_Exercise objective_
Retype the data that follows with no alterations, please.

_Absolute pixel coordinate data_
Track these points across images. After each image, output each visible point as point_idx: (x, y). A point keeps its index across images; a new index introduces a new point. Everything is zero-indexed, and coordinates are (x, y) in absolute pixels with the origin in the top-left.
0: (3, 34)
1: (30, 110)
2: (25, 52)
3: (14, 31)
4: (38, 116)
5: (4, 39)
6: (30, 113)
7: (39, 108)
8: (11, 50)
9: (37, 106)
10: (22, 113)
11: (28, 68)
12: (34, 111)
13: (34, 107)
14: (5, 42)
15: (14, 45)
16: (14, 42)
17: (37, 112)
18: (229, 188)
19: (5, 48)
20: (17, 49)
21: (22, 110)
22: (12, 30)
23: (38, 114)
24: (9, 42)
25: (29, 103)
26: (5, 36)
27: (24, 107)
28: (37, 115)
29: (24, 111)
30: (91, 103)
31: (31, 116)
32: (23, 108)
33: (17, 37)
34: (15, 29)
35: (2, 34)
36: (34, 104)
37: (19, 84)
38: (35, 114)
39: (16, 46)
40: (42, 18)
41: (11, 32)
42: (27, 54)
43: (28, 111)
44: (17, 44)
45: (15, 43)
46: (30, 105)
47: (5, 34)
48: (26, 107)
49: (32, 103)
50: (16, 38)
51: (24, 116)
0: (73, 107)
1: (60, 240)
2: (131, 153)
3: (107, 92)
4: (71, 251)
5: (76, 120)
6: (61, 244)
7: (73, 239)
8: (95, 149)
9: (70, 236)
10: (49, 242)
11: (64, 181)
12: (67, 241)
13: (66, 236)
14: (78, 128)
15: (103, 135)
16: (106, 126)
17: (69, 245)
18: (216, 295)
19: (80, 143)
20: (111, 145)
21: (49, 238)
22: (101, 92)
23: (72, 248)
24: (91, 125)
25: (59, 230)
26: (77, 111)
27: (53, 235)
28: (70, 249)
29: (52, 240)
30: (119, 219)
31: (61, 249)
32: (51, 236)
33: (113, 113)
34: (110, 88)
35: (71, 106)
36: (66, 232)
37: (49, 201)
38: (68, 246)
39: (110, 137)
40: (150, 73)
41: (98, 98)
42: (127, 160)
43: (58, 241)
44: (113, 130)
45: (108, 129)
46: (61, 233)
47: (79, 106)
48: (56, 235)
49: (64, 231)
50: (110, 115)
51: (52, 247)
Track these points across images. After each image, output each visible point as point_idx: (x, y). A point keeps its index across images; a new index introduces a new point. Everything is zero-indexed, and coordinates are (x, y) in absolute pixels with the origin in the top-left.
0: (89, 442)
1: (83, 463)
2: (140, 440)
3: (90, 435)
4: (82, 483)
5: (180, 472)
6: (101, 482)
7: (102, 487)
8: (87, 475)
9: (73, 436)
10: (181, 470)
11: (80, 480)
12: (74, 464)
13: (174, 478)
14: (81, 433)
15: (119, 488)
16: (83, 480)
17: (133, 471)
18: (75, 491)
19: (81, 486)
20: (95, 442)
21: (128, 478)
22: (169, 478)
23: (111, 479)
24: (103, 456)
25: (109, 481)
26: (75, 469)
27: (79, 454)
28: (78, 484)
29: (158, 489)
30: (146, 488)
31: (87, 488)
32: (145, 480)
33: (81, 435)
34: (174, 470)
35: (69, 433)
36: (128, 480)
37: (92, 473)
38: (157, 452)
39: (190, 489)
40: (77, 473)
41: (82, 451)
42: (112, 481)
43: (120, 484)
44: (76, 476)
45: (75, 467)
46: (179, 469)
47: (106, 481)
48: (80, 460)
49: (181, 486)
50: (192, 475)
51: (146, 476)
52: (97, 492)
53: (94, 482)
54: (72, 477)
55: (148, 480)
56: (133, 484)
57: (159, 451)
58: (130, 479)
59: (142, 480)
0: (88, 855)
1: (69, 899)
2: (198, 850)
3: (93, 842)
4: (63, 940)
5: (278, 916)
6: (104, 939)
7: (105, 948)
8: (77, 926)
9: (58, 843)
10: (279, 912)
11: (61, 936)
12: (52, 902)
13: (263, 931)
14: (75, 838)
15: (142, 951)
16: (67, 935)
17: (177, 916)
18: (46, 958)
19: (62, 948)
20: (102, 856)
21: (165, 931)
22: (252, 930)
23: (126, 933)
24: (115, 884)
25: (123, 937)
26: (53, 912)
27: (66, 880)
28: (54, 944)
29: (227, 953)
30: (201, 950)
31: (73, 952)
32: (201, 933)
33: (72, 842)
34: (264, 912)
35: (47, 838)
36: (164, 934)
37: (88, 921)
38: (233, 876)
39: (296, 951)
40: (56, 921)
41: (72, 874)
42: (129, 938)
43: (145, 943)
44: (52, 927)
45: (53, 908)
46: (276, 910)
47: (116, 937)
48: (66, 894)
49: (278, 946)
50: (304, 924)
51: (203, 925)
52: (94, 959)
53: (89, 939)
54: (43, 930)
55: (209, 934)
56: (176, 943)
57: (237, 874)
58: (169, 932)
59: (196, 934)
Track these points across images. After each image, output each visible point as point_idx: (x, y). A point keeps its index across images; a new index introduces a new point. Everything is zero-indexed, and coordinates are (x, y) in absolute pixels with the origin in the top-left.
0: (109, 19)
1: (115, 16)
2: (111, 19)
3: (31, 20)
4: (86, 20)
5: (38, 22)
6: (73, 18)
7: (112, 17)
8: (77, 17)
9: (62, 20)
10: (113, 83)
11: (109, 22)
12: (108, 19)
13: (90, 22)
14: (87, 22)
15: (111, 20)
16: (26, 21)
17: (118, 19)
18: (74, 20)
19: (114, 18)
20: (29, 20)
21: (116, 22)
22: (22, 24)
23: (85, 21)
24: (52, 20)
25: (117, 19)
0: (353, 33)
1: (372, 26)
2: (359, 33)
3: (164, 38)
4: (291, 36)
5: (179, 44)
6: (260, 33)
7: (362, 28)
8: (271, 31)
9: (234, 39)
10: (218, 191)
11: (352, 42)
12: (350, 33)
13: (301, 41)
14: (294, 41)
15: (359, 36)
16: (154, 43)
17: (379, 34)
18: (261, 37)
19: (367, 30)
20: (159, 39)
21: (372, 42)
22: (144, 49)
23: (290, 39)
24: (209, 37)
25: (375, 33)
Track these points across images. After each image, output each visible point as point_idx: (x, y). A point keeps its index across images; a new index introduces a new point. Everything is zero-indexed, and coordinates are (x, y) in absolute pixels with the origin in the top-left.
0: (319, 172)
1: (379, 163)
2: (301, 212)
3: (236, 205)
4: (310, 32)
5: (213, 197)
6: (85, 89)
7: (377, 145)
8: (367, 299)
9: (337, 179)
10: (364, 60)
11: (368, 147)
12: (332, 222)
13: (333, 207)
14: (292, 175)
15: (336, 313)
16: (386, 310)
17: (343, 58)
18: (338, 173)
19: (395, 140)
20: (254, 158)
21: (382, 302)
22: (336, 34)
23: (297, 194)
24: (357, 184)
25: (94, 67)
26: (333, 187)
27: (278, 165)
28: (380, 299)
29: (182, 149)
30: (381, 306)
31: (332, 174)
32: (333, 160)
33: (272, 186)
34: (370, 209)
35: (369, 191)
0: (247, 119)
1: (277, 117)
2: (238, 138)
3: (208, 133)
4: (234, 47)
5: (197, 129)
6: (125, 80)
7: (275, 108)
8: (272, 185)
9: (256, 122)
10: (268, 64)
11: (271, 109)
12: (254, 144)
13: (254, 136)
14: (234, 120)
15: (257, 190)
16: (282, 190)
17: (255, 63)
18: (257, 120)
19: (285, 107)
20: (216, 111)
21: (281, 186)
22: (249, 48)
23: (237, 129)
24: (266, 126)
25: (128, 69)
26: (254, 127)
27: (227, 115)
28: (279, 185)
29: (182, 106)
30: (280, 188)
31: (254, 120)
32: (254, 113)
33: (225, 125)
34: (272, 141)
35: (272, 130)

_Your response_
Track these points across images. After each image, output each visible point as point_idx: (x, y). A point keeps its index across images; a new index introduces a new point. Everything is zero-indexed, and coordinates are (x, y) in absolute pixels with the origin in the top-left.
0: (3, 34)
1: (30, 110)
2: (25, 52)
3: (14, 31)
4: (38, 116)
5: (4, 39)
6: (30, 113)
7: (39, 108)
8: (11, 50)
9: (37, 106)
10: (22, 113)
11: (28, 68)
12: (34, 111)
13: (34, 107)
14: (5, 42)
15: (14, 45)
16: (14, 42)
17: (37, 112)
18: (229, 188)
19: (5, 48)
20: (17, 49)
21: (22, 110)
22: (12, 30)
23: (38, 114)
24: (9, 42)
25: (29, 103)
26: (5, 36)
27: (24, 107)
28: (37, 115)
29: (24, 111)
30: (91, 103)
31: (31, 116)
32: (23, 108)
33: (17, 37)
34: (15, 29)
35: (2, 34)
36: (34, 104)
37: (19, 84)
38: (35, 114)
39: (16, 46)
40: (42, 18)
41: (11, 32)
42: (27, 54)
43: (28, 111)
44: (17, 44)
45: (15, 43)
46: (30, 105)
47: (5, 34)
48: (26, 107)
49: (32, 103)
50: (16, 38)
51: (24, 116)
0: (73, 107)
1: (60, 240)
2: (131, 153)
3: (107, 92)
4: (71, 251)
5: (76, 120)
6: (61, 244)
7: (73, 239)
8: (95, 149)
9: (70, 236)
10: (49, 242)
11: (64, 181)
12: (67, 241)
13: (66, 236)
14: (78, 128)
15: (103, 135)
16: (106, 126)
17: (69, 245)
18: (216, 295)
19: (80, 143)
20: (111, 145)
21: (49, 238)
22: (101, 92)
23: (72, 248)
24: (91, 125)
25: (59, 230)
26: (77, 111)
27: (53, 235)
28: (70, 249)
29: (52, 240)
30: (119, 219)
31: (61, 249)
32: (51, 236)
33: (113, 113)
34: (110, 88)
35: (71, 106)
36: (66, 232)
37: (49, 201)
38: (68, 246)
39: (110, 137)
40: (150, 73)
41: (98, 98)
42: (127, 160)
43: (58, 241)
44: (113, 130)
45: (108, 129)
46: (61, 233)
47: (79, 106)
48: (56, 235)
49: (64, 231)
50: (110, 115)
51: (52, 247)
Track these points across images. After each image, output each visible point as point_idx: (x, y). A point keeps its index across images; a new index introduces a new point. Everything is zero-indexed, and coordinates are (x, y) in absolute pixels with the origin in the top-left.
0: (89, 442)
1: (83, 463)
2: (140, 440)
3: (90, 435)
4: (82, 483)
5: (180, 472)
6: (101, 482)
7: (102, 487)
8: (87, 475)
9: (73, 436)
10: (181, 470)
11: (80, 480)
12: (74, 464)
13: (174, 478)
14: (81, 433)
15: (119, 488)
16: (83, 480)
17: (133, 471)
18: (75, 491)
19: (81, 486)
20: (95, 442)
21: (128, 478)
22: (169, 478)
23: (111, 479)
24: (103, 456)
25: (109, 481)
26: (75, 469)
27: (79, 454)
28: (78, 484)
29: (158, 489)
30: (146, 488)
31: (87, 488)
32: (145, 480)
33: (81, 435)
34: (174, 470)
35: (69, 433)
36: (128, 480)
37: (92, 473)
38: (157, 452)
39: (190, 489)
40: (77, 473)
41: (82, 451)
42: (112, 481)
43: (120, 484)
44: (76, 476)
45: (75, 467)
46: (179, 469)
47: (106, 481)
48: (80, 460)
49: (181, 486)
50: (192, 475)
51: (146, 476)
52: (97, 492)
53: (94, 482)
54: (72, 477)
55: (148, 480)
56: (133, 484)
57: (159, 451)
58: (130, 479)
59: (142, 480)
0: (88, 855)
1: (69, 899)
2: (198, 850)
3: (93, 842)
4: (63, 940)
5: (278, 916)
6: (104, 939)
7: (105, 948)
8: (77, 926)
9: (58, 843)
10: (279, 912)
11: (61, 936)
12: (52, 902)
13: (263, 931)
14: (75, 838)
15: (142, 951)
16: (67, 935)
17: (177, 916)
18: (46, 958)
19: (62, 948)
20: (102, 856)
21: (165, 931)
22: (252, 930)
23: (126, 933)
24: (115, 884)
25: (123, 937)
26: (53, 912)
27: (66, 880)
28: (54, 944)
29: (227, 953)
30: (201, 950)
31: (73, 952)
32: (201, 933)
33: (72, 842)
34: (264, 912)
35: (47, 838)
36: (164, 934)
37: (88, 921)
38: (233, 876)
39: (296, 951)
40: (56, 921)
41: (72, 874)
42: (129, 938)
43: (145, 943)
44: (52, 927)
45: (53, 908)
46: (276, 910)
47: (116, 937)
48: (66, 894)
49: (278, 946)
50: (304, 924)
51: (203, 925)
52: (94, 959)
53: (89, 939)
54: (43, 930)
55: (209, 934)
56: (176, 943)
57: (237, 874)
58: (169, 932)
59: (196, 934)
Track these points across images. After each image, output each visible point as point_idx: (x, y). A point keeps its index across images; a new index introduces a new point. Everything is zero-indexed, and coordinates are (x, y) in absolute pixels with the origin in the top-left.
0: (109, 19)
1: (115, 16)
2: (111, 19)
3: (31, 20)
4: (86, 20)
5: (38, 22)
6: (73, 18)
7: (112, 17)
8: (77, 17)
9: (62, 20)
10: (113, 83)
11: (109, 22)
12: (108, 19)
13: (90, 22)
14: (87, 22)
15: (111, 20)
16: (26, 21)
17: (118, 19)
18: (74, 20)
19: (114, 18)
20: (29, 20)
21: (116, 22)
22: (22, 24)
23: (85, 21)
24: (52, 20)
25: (117, 19)
0: (353, 33)
1: (372, 26)
2: (359, 33)
3: (164, 38)
4: (291, 36)
5: (179, 44)
6: (260, 33)
7: (362, 28)
8: (271, 31)
9: (234, 39)
10: (218, 191)
11: (352, 42)
12: (350, 33)
13: (301, 41)
14: (294, 41)
15: (359, 36)
16: (154, 43)
17: (379, 34)
18: (261, 37)
19: (367, 30)
20: (159, 39)
21: (372, 42)
22: (144, 49)
23: (290, 39)
24: (209, 37)
25: (375, 33)
Track these points across images. After each image, output each visible point as point_idx: (x, y). A point keeps its index across images; a new index introduces a new point. Everything is zero-indexed, and coordinates are (x, y) in absolute pixels with the origin in the top-left.
0: (319, 172)
1: (379, 163)
2: (301, 212)
3: (236, 205)
4: (310, 32)
5: (213, 197)
6: (85, 89)
7: (377, 145)
8: (367, 299)
9: (337, 179)
10: (364, 60)
11: (368, 147)
12: (332, 222)
13: (333, 207)
14: (292, 175)
15: (336, 313)
16: (386, 310)
17: (343, 58)
18: (338, 173)
19: (395, 140)
20: (254, 158)
21: (382, 302)
22: (336, 34)
23: (297, 194)
24: (357, 184)
25: (94, 67)
26: (333, 187)
27: (278, 165)
28: (380, 299)
29: (182, 149)
30: (381, 306)
31: (332, 174)
32: (333, 160)
33: (272, 186)
34: (370, 209)
35: (369, 191)
0: (247, 119)
1: (277, 117)
2: (238, 138)
3: (208, 133)
4: (234, 47)
5: (197, 129)
6: (125, 80)
7: (275, 108)
8: (272, 185)
9: (256, 122)
10: (268, 64)
11: (271, 109)
12: (254, 144)
13: (254, 136)
14: (234, 120)
15: (257, 190)
16: (282, 190)
17: (255, 63)
18: (257, 120)
19: (285, 107)
20: (216, 111)
21: (281, 186)
22: (249, 48)
23: (237, 129)
24: (266, 126)
25: (128, 69)
26: (254, 127)
27: (227, 115)
28: (279, 185)
29: (182, 106)
30: (280, 188)
31: (254, 120)
32: (254, 113)
33: (225, 125)
34: (272, 141)
35: (272, 130)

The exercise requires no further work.